### GOAL OF THE EXERCISE
Repeat the data that follows, keeping every character intact.

### GIVEN INFORMATION
*-*-*
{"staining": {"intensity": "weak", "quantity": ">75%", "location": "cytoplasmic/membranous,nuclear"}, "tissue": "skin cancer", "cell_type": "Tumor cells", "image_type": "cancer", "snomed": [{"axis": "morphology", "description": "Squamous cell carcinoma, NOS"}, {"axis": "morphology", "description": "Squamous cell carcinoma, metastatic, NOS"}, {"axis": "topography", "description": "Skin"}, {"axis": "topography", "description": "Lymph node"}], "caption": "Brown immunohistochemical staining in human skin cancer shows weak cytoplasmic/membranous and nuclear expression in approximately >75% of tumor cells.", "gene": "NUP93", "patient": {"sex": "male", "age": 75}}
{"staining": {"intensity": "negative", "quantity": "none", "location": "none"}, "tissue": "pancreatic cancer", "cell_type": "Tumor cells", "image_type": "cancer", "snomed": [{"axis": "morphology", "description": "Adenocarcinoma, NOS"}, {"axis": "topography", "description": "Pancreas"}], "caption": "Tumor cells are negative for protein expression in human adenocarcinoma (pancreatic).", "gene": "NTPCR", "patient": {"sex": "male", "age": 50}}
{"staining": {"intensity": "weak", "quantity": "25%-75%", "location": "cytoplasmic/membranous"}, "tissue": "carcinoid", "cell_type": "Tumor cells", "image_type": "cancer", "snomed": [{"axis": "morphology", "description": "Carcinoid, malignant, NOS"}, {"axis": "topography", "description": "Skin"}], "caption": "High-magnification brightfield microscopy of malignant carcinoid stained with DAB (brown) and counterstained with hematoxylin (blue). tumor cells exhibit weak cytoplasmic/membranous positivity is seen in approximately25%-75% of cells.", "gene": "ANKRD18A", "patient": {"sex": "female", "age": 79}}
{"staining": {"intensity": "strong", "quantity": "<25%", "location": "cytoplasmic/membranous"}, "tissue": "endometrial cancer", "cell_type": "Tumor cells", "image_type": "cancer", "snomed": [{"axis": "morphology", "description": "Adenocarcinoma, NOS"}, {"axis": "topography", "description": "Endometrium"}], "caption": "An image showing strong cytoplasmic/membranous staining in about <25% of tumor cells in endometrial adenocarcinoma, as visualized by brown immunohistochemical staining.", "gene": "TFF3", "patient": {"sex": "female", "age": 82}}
*-*-*
### ANSWER SECTION
{"staining": {"intensity": "weak", "quantity": ">75%", "location": "cytoplasmic/membranous,nuclear"}, "tissue": "skin cancer", "cell_type": "Tumor cells", "image_type": "cancer", "snomed": [{"axis": "morphology", "description": "Squamous cell carcinoma, NOS"}, {"axis": "morphology", "description": "Squamous cell carcinoma, metastatic, NOS"}, {"axis": "topography", "description": "Skin"}, {"axis": "topography", "description": "Lymph node"}], "caption": "Brown immunohistochemical staining in human skin cancer shows weak cytoplasmic/membranous and nuclear expression in approximately >75% of tumor cells.", "gene": "NUP93", "patient": {"sex": "male", "age": 75}}
{"staining": {"intensity": "negative", "quantity": "none", "location": "none"}, "tissue": "pancreatic cancer", "cell_type": "Tumor cells", "image_type": "cancer", "snomed": [{"axis": "morphology", "description": "Adenocarcinoma, NOS"}, {"axis": "topography", "description": "Pancreas"}], "caption": "Tumor cells are negative for protein expression in human adenocarcinoma (pancreatic).", "gene": "NTPCR", "patient": {"sex": "male", "age": 50}}
{"staining": {"intensity": "weak", "quantity": "25%-75%", "location": "cytoplasmic/membranous"}, "tissue": "carcinoid", "cell_type": "Tumor cells", "image_type": "cancer", "snomed": [{"axis": "morphology", "description": "Carcinoid, malignant, NOS"}, {"axis": "topography", "description": "Skin"}], "caption": "High-magnification brightfield microscopy of malignant carcinoid stained with DAB (brown) and counterstained with hematoxylin (blue). tumor cells exhibit weak cytoplasmic/membranous positivity is seen in approximately25%-75% of cells.", "gene": "ANKRD18A", "patient": {"sex": "female", "age": 79}}
{"staining": {"intensity": "strong", "quantity": "<25%", "location": "cytoplasmic/membranous"}, "tissue": "endometrial cancer", "cell_type": "Tumor cells", "image_type": "cancer", "snomed": [{"axis": "morphology", "description": "Adenocarcinoma, NOS"}, {"axis": "topography", "description": "Endometrium"}], "caption": "An image showing strong cytoplasmic/membranous staining in about <25% of tumor cells in endometrial adenocarcinoma, as visualized by brown immunohistochemical staining.", "gene": "TFF3", "patient": {"sex": "female", "age": 82}}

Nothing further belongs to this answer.